:: RECORDED INFORMATION ::
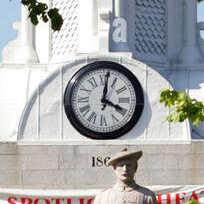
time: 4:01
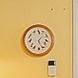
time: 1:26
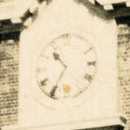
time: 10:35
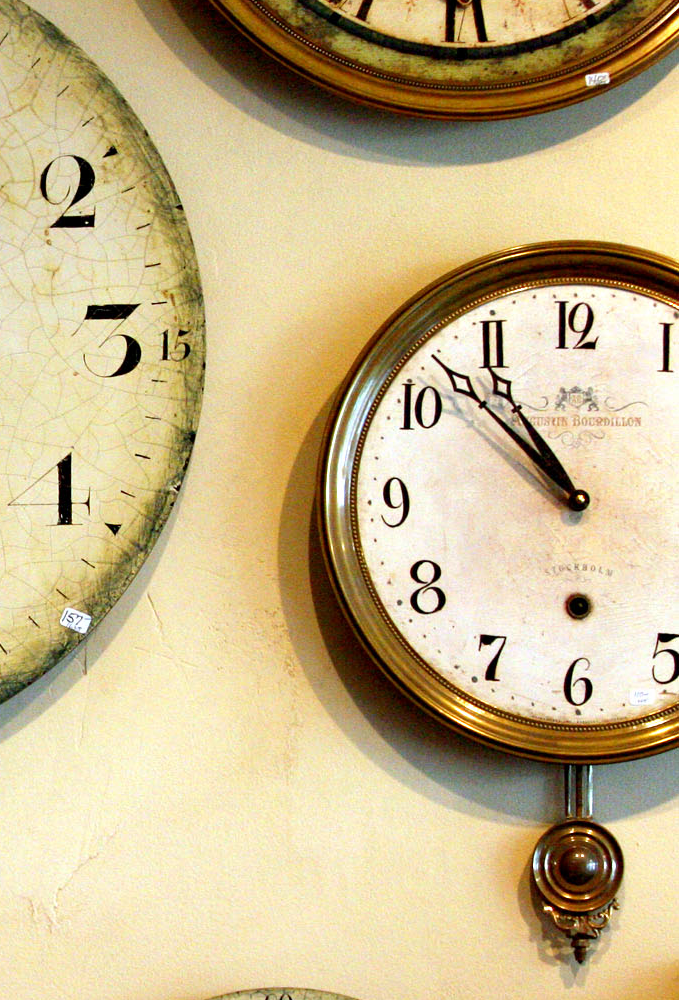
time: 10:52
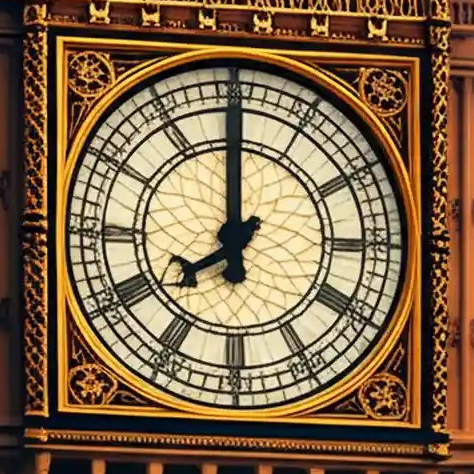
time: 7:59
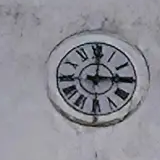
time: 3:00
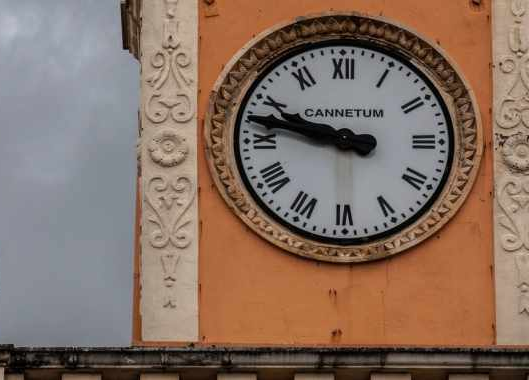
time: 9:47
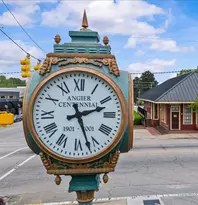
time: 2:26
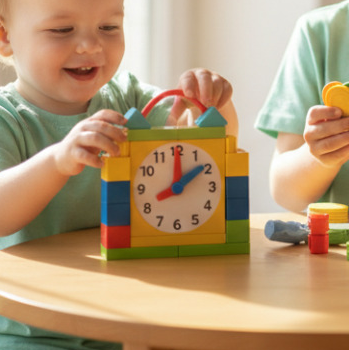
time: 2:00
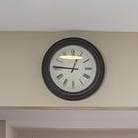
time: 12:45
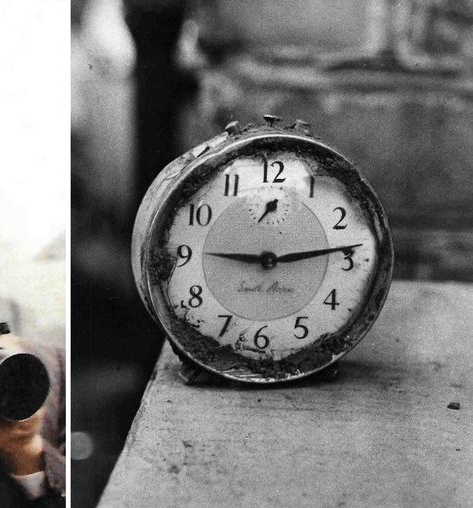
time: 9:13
:::
• [WRITTEN PROBLEM]:
Reproduce the time line of every record above verbatim, omitting the pictures.

• [THE RESPONSE]:
time: 4:01
time: 1:26
time: 10:35
time: 10:52
time: 7:59
time: 3:00
time: 9:47
time: 2:26
time: 2:00
time: 12:45
time: 9:13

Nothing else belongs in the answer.